The word “hushpuppy” means two things to me: comfortable shoes and the deep-fried cornballs I got as a kid at Long John Silver’s.While the former remains a staple in the shoe world, the hushpuppy has come a long way since the food court at the mall.
I first discovered how good a hushpuppy could be after visiting Dirt Candy, Amanda Cohen’s 6-month-old vegetarian restaurant in the East Village. At first, when the dish came out, the lighting in the restaurant made it look like hard little balls of orange fried mess. Warily I cut into one and put a dollop of whipped maple butter on the steaming yellow innards. After the first bite these jalapeño-infused babies were quickly consumed and were on my mind all week long.
Apparently, I am not alone in this obsession—Cohen says they’re one of the restaurant’s most popular dishes. Running $6 per order, it feels natural to add them when you choose your wine.
“I wanted a small snack at the begin ning so we could get it out fast while we made the rest of the meal,” the 35-yearold chef tells me. “When I decided to make them, I definitely wanted something fried and something little—a big hushpuppy seems excessive where somehow four little ones doesn’t.”

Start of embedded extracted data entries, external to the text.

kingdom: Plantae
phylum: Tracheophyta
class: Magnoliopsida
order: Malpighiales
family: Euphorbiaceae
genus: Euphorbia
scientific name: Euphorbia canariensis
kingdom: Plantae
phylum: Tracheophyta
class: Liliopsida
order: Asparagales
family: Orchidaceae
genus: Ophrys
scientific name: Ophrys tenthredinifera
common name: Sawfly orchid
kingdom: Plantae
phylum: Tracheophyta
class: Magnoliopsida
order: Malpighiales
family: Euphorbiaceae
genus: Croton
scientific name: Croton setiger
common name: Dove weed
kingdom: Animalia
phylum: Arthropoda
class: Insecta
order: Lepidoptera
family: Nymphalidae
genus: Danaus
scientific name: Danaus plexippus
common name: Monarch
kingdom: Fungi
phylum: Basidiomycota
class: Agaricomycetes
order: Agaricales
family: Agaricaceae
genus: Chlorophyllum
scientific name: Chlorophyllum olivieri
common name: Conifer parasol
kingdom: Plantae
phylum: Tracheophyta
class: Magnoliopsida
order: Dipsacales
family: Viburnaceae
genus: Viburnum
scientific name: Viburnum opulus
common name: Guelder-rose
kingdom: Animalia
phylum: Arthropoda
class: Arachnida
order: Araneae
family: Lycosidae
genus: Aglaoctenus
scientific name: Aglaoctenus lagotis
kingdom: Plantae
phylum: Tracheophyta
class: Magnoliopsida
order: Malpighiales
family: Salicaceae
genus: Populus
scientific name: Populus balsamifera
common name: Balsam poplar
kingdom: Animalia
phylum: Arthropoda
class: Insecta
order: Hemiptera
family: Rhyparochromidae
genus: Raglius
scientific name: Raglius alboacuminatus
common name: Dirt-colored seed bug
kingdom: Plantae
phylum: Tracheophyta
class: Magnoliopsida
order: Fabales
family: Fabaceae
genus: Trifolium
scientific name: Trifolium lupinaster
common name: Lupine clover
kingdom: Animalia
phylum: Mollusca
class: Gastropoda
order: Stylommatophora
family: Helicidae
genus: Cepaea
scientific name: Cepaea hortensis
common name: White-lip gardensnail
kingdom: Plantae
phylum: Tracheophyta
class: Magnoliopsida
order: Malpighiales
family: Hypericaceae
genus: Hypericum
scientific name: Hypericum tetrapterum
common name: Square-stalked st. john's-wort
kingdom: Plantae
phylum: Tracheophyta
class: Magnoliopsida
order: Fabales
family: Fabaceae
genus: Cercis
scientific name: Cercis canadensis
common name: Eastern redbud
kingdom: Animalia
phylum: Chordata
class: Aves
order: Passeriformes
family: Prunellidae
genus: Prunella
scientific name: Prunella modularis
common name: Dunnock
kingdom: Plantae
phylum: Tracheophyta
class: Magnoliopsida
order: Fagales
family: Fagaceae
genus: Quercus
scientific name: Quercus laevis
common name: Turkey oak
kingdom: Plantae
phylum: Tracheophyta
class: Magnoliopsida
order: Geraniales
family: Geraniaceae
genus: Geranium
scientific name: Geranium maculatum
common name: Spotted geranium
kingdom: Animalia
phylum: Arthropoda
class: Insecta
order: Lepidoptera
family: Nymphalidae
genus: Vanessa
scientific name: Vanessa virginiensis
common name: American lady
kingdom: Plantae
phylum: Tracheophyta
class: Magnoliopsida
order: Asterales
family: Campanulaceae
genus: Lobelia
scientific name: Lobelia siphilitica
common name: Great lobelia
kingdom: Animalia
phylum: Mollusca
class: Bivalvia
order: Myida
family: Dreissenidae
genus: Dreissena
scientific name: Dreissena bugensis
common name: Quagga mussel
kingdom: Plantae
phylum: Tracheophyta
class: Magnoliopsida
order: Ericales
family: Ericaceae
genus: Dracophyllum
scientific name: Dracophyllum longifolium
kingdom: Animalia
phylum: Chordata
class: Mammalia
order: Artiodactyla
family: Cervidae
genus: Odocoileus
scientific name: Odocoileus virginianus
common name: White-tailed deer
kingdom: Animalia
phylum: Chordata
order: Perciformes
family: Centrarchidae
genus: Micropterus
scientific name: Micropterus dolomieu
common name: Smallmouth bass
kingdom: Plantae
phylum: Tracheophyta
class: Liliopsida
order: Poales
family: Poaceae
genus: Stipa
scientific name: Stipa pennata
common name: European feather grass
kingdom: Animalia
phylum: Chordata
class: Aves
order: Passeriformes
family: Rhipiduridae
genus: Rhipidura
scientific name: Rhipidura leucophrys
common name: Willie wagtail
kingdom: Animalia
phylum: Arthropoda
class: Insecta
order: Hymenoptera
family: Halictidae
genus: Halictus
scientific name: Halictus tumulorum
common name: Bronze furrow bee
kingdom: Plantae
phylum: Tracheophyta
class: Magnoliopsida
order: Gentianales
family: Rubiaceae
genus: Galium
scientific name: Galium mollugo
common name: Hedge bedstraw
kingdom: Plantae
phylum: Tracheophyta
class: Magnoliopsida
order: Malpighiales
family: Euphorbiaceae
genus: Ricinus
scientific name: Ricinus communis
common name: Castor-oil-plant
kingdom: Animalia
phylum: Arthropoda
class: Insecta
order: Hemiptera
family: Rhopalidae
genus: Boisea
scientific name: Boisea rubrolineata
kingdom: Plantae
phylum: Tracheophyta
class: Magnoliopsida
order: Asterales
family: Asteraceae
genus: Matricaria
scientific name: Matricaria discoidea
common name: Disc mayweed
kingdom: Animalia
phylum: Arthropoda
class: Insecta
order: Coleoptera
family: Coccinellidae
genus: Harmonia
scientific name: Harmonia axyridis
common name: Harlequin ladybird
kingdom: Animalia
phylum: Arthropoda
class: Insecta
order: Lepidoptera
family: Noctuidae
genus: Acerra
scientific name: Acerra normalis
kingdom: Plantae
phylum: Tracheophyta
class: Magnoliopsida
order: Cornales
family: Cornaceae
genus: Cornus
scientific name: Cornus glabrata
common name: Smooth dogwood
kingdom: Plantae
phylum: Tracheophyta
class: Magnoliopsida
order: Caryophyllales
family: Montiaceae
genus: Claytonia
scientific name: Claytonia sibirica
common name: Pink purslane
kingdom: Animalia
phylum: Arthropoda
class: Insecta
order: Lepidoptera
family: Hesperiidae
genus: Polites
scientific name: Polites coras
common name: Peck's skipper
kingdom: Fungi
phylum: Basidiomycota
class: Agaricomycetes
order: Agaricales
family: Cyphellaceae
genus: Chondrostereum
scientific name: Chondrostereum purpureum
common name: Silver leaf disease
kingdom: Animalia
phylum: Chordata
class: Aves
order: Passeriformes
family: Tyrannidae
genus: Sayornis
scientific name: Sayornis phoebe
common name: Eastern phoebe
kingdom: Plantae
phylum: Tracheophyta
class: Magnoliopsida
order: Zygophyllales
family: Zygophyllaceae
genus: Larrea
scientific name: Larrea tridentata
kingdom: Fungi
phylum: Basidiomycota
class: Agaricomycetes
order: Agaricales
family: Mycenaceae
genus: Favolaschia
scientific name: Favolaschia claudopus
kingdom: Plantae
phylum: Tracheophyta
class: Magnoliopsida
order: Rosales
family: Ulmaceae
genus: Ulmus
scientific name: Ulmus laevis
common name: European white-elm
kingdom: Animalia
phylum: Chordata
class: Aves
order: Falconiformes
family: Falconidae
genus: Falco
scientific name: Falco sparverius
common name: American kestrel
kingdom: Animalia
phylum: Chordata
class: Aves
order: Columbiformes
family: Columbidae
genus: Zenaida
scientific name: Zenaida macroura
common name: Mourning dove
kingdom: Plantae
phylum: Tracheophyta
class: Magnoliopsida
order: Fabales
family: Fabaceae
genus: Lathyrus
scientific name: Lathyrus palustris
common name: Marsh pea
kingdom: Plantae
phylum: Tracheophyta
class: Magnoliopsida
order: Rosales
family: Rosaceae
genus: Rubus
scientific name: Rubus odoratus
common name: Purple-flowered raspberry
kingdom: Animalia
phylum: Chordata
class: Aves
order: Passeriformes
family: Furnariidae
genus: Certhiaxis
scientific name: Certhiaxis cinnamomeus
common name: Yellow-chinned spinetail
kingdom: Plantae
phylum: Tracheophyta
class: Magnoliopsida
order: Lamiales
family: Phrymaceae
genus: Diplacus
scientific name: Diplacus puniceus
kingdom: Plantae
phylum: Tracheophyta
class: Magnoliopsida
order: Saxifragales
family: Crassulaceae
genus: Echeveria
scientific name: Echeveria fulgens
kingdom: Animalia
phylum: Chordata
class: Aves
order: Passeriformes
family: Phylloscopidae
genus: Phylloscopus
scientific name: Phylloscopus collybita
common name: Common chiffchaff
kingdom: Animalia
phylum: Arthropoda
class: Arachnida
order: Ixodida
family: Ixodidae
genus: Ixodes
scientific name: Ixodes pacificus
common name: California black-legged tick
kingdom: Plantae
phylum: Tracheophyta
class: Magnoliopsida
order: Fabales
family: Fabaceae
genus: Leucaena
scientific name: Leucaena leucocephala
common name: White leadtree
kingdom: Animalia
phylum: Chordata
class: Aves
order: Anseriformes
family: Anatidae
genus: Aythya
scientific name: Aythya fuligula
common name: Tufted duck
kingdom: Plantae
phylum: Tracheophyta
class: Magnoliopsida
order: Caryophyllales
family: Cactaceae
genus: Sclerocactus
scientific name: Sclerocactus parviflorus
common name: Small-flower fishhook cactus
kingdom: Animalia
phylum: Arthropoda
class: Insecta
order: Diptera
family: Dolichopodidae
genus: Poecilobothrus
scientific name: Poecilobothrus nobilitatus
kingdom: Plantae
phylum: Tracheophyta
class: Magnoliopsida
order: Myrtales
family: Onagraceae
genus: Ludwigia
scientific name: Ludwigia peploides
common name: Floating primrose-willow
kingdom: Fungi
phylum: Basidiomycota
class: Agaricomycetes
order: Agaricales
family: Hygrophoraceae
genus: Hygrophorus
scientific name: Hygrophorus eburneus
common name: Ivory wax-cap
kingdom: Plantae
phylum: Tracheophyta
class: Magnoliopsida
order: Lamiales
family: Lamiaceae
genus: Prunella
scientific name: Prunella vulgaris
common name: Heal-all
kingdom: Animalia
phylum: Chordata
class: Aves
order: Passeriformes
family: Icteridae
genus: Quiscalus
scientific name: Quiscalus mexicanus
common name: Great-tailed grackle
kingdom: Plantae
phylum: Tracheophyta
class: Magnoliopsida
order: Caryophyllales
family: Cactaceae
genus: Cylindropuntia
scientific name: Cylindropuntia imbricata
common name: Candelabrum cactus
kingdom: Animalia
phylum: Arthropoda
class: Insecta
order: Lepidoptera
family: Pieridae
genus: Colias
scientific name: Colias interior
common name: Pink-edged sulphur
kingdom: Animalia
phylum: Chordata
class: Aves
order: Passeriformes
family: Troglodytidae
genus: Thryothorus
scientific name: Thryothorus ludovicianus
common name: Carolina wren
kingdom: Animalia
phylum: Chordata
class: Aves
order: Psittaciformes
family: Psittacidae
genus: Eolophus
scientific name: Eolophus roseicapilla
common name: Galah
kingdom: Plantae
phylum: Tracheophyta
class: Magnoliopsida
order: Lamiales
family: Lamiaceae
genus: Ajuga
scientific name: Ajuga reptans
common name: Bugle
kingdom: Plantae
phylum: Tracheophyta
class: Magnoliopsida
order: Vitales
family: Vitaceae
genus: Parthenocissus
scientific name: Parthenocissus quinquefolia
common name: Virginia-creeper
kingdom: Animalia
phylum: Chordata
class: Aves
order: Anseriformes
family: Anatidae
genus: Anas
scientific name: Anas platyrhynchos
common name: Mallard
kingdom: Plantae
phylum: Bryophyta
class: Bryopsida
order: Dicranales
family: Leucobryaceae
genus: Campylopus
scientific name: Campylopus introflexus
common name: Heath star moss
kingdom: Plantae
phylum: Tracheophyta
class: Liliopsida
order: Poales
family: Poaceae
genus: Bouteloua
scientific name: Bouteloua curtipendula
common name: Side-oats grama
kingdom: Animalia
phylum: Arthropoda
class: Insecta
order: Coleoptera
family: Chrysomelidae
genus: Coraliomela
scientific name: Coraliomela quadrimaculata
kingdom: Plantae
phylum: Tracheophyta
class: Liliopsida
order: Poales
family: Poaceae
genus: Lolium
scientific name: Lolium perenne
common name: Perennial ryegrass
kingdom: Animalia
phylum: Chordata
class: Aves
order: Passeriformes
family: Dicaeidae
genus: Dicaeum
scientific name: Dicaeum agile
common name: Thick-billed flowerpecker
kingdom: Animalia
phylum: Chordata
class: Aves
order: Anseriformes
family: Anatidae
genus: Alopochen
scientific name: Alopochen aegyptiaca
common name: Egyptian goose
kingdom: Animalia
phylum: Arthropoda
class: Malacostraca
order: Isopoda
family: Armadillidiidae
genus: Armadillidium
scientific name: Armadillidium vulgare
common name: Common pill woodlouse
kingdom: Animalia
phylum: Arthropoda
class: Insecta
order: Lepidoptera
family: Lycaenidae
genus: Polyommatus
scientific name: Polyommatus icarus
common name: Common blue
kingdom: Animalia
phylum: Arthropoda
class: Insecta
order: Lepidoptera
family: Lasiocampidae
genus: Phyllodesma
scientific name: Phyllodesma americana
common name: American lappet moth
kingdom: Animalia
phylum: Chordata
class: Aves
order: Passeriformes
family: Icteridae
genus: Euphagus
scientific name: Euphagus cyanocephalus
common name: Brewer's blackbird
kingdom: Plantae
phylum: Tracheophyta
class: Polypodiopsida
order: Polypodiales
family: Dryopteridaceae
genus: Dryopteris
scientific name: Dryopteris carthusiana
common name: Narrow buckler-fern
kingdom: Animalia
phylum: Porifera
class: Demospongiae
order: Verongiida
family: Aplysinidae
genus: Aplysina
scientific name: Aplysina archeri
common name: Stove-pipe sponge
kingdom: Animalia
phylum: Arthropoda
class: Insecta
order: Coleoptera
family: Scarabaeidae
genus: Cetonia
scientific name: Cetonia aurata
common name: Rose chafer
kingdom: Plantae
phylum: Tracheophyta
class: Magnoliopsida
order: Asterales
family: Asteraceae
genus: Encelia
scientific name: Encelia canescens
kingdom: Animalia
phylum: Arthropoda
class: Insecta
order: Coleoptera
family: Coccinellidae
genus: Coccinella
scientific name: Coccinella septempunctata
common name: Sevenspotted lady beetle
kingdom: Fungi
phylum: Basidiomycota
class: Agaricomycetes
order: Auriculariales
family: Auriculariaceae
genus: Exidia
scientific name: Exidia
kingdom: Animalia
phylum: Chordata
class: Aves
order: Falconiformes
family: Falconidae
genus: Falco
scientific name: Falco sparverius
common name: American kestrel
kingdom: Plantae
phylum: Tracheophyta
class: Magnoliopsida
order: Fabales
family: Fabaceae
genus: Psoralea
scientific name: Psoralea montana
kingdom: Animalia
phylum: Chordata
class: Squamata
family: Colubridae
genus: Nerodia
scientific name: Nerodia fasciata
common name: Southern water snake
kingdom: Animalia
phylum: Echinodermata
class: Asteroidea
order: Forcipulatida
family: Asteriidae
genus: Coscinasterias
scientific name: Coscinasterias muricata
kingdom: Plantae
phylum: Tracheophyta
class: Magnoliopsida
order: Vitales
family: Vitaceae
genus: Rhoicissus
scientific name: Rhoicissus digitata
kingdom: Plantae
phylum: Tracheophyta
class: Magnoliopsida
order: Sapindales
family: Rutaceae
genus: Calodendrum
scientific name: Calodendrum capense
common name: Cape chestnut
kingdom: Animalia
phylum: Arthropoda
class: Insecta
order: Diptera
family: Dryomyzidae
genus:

The result proved well worth it. Out they come on a white porcelain plate, four to an order. A ramekin of whipped maple butter rested on the side as a condiment to help cool and sweeten the spiciness of the hushpuppies.
“In general people are like, ‘Oh my God, these are so great. Can I get an extra serving of the maple butter?’” says Cohen. “I have seen people lick the maple butter off their fingers.”
“I would say it’s rare the table that doesn’t order them.Your eyes get drawn to it on the menu and you’re like, ‘Snack! Of course I need a snack before my meal.’”That, and they’re so damn good.